### DIRECTIONS FOR THIS TASK:
In the poet profiles, at which college in Brunswick, Maine did Longfellow teach?

Edwin Arlington Robinson grew up in Gardiner, Maine and experienced a childhood there that he described as stark and unhappy. His parents operated without pretense – they wanted a daughter instead. Because they didn’t have a name picked out for him at his birth, his father enlisted a man from Arlington, Massachusetts to draw a name out of a hat. Because of his disdain for his own name, Robinson always used the signature “E. A.” to represent his dreaded first and middle names. Robinson moved to Cambridge, Massachusetts in his early twenties to study at Harvard, but returned to Gardiner in 1893 to pursue writing full-time. His childhood home was designated a National Historic Landmark and was the inspiration for his poem “The House on the Hill.” Readers interested in digging into Robinson’s poetry should pick up the Everyman’s Library collection of his poems, published in 2014.

Henry Wadsworth Longfellow (Portland, ME)

Henry Wadsworth Longfellow was born in Portland, Maine in 1807, which at the time was part of Massachusetts. After leaving America to spend some time in Europe, Longfellow returned to teach at his alma matter Bowdoin College in Brunswick, Maine and at Harvard in Cambridge, Massachusetts. Longfellow was known for his lyric poetry exploring national themes. He is perhaps most known for his 1860 poem “Paul Revere’s Ride” . He was also known for being the first American to translate Dante’s Divine Comedy. Longfellow died in 1882 in Cambridge, Massachusetts. While many of Longfellow’s original poetry volumes are out of print, we recommend diving into either the Library of America publication Poems & Other Writings or the Penguin Classics collection of Selected Poems.

Galway Kinnell (Sheffield, VT)

### EXTRACTED ENTRIES:
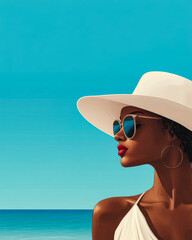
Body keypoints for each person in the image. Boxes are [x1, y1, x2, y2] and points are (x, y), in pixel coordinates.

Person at [76, 71, 192, 240]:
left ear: (170, 130)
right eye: (118, 125)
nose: (118, 134)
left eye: (130, 123)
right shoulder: (112, 215)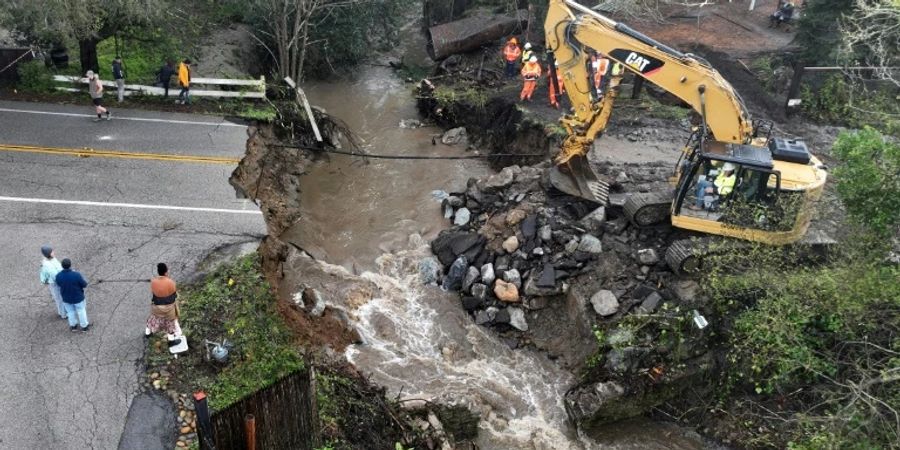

### EXERCISE RESULT:
Bowdoin College